I love USB devices. They come in all sorts of designs like personal fan, little lights, sound cards, even a microwave is available that’s powered by your USB slot. But a USB-powered ass? When I first saw this one I almost passed it by. I figured, what could I possibly have to say about such a dumb device. But I couldn’t get it out of my mind. Images of little shaking butts kept creeping back into my head like some kind of visual earworm. I had to exercise the demons and I had to find out where in the hell these things came from.

Shaking plastic hips powered by USBusb shaking hip

After minutes of arduous research, here’s what I managed to uncover in this asscapade.

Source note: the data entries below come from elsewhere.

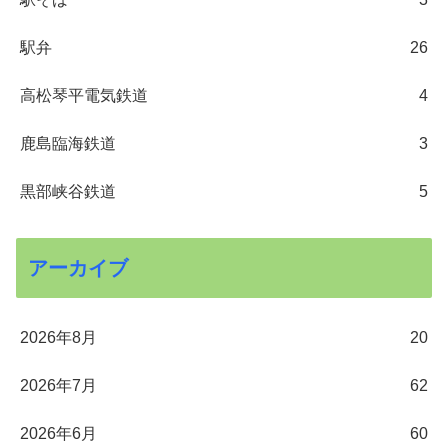
駅弁
26
高松琴平電気鉄道
4
鹿島臨海鉄道
3
黒部峡谷鉄道
5
アーカイブ
2026年8月
20
2026年7月
62
2026年6月
60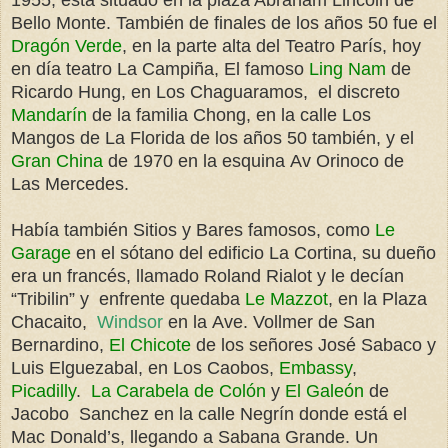
Bello Monte. También de finales de los años 50 fue el
Dragón Verde
, en la parte alta del Teatro París, hoy
en día teatro La Campiña, El famoso
Ling Nam
de
Ricardo Hung, en Los Chaguaramos, el discreto
Mandarín
de la familia Chong, en la calle Los
Mangos de La Florida de los años 50 también, y el
Gran China
de 1970 en la esquina Av Orinoco de
Las Mercedes.
Había también Sitios y Bares famosos, como
Le
Garage
en el sótano del edificio La Cortina, su dueño
era un francés, llamado Roland Rialot y le decían
“Tribilin” y enfrente quedaba
Le Mazzot
, en la Plaza
Chacaito,
Windsor
en la Ave. Vollmer de San
Bernardino,
El Chicote
de los señores José Sabaco y
Luis Elguezabal, en Los Caobos,
Embassy
,
Picadilly
.
La Carabela de Colón
y
El Galeón
de
Jacobo Sanchez en la calle Negrín donde está el
Mac Donald’s, llegando a Sabana Grande. Un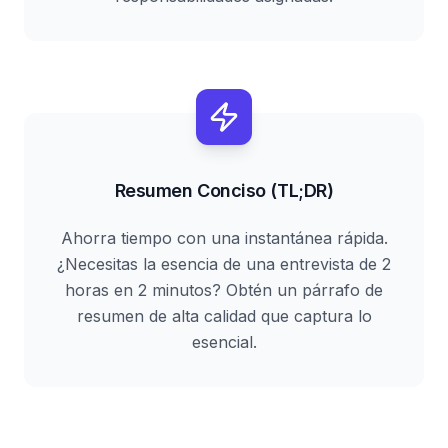
Resumen Conciso (TL;DR)
Ahorra tiempo con una instantánea rápida.
¿Necesitas la esencia de una entrevista de 2
horas en 2 minutos? Obtén un párrafo de
resumen de alta calidad que captura lo
esencial.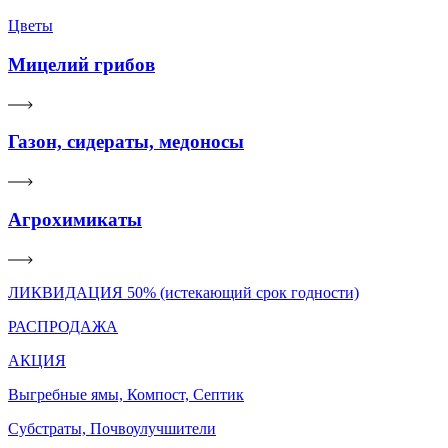
Цветы
Мицелий грибов
Газон, сидераты, медоносы
Агрохимикаты
ЛИКВИДАЦИЯ 50% (истекающий срок годности)
РАСПРОДАЖА
АКЦИЯ
Выгребные ямы, Компост, Септик
Субстраты, Почвоулучшители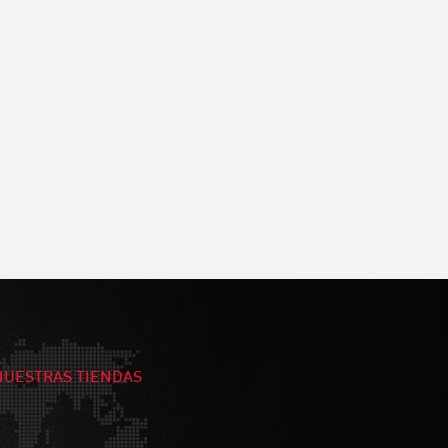
NUESTRAS TIENDAS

The USB Shaking Hip (as it is so innocently known) appears to be a product of a Japanese company called Banpresto. Of course it’s Japanese. After all, I really didn’t think that the Germans were behind this one. I tracked down a website that is actually selling these things and I think that the graphics say it all. “Surround yourself with shaking booties!” “Your room will turn into a paradise in a second!” They were certainly trying hard with these things. But could it be true? Could I really be in a paradise just by ordering one of these little plastic beauties? For some reason, I doubt it.

I really can’t wrap my head around this one. I’m just uncomfortable with the thought of little plastic hips shaking all over my office, even if they come in four different panty varieties. The website also warns, “This product does not store any memory.” I think this is a good thing, given the lack of places one could stick the memory in such a device. However, if you’re considering actually ordering one of the USB Shaking Hips (and I’m not judging you) I would suggest two things. First, tell no one. Second, head over to www.strapya-world.com and slap down $15.10.